St Alban’s Episcopal Church
Bolivar, Missouri

Friday, March 10, 2023

News, Notes, and an Update Lent 3 John 4: 5-42



St Albans met a couple of specific, limited, but big needs this week
Sometimes we think, being small amidst a sea of big churches, that what we do doesn’t make much difference. But “small” has its advantages, too.
When a desperate call came to us on last Friday evening, we were able to step in right away. Without giving details that could compromise her privacy, a woman contacted us for help. Having left an abusive marriage with her school age daughter, she had rented an apartment, but after paying first and last month’s rent and setting up utilities, and filling her car with gas so she could get to work, she had no money for food for the next couple of weeks until her next paycheck. No other church was able to assist. COM gave her a few things, but she really needed enough to carry them through. So we got in gear right away. One of us met her at the store, filled up her cart, heard her story, and has been in contact with her every day this week. The need was met – both for food and for a first friendship as she settles into our town.

We could do this because we have the flexibility of smallness. A couple of calls and it was done.
Last night, we got a call from a social worker at CMH. There was an individual who had been discharged from the hospital, but too late to make his bus back to Oklahoma. He uses a wheelchair and had no resources to spend two extra days in Bolivar. (The next bus to OK is Saturday morning.) They called us after exhausting other possibilities, because “someone” had told her we would help. So I spent a good part of the evening finding a motel with an accessible first floor room, recruiting Becca to go pay for it, negotiating a ride (since even the cabs in Bolivar stop at 5 pm and there is no other available public transportation) and making sure he had microwaveable food for today.

We could do this because we are small. All I did was to contact Paula and Becca, talk a few times to the social worker, and it was done.

We are grateful for the opportunity to serve our community in this way.
BUT, we have barely enough money to maintain our beautiful but expensive-to-maintain building. Most of our expenses are fixed, as you saw in the annual meeting. We spend very little on personnel, but a whole lot on utilities, insurance and our portion to the Diocese.
So I am asking. For extra money. If you are able to help us establish an emergency fund – a sort of congregational discretionary fund – to cover expenses like these, without cutting your offering to keep us afloat, please designate it on your check. Paula Shepard would like to see this accomplished as soon as possible, as would I.
These are real human needs that can be taken care of quickly and easily if there is available money to do it. They are not the more complex, long-term needs that require a different and coordinated response from the whole community.

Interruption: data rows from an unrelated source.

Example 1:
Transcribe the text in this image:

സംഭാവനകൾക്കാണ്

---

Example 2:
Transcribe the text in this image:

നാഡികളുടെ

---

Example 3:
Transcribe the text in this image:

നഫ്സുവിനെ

We do have COM, the Warming Center, and several churches that assist the hungry with weekly meals.
What we do not have is a “quick response” team; the social worker was in tears before we finally got it sorted out – and she still had several other crises to deal with as well. No other church or agency is set up to simply go do what is needed to “fix” an immediate need. This we CAN do because we are small. Let’s use that advantage to the benefit of our neighbors.

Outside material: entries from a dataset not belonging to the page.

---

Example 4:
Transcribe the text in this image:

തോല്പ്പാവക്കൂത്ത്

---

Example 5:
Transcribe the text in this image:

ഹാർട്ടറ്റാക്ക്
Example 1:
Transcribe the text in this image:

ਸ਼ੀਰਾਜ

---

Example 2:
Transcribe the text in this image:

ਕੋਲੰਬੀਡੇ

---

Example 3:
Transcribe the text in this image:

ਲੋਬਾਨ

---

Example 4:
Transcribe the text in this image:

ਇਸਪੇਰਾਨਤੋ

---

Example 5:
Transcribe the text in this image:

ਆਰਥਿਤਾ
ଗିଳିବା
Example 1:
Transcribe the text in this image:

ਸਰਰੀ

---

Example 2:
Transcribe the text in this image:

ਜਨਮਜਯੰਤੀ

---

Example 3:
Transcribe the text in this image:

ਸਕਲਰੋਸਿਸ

A photograph of the real Jacob’s well as it is today…


Jacob’s Well and the Samaritan Woman The Gospel for Sunday
You remember the story. Jesus is traveling through Samaria when he stops near the village of Sychar to rest. Sitting by the well of Jacob, he meets a woman from the town and they engage in a spirited conversation about theology – and thirst.
Eventually Jesus sends her to get her husband, and she says she isn’t married. She’s right. In fact, she has had five husbands, Jesus reminds her. It is easy to see her as a “prostitute” or a wanton woman who has dumped five men before taking the one she has now – to whom she is not married? But what if that’s not the story at all?
Think a minute about first century Judaism. Who was allowed to seek a divorce, and who was not? And what grounds did someone have to have to get rid of an unwanted spouse? What is her real situation? And how does Jesus respond to it?
How does she react to hearing that he knows it all, isn’t upset, and understands her?
And what happens when she runs back into the city and tells everyone about Jesus?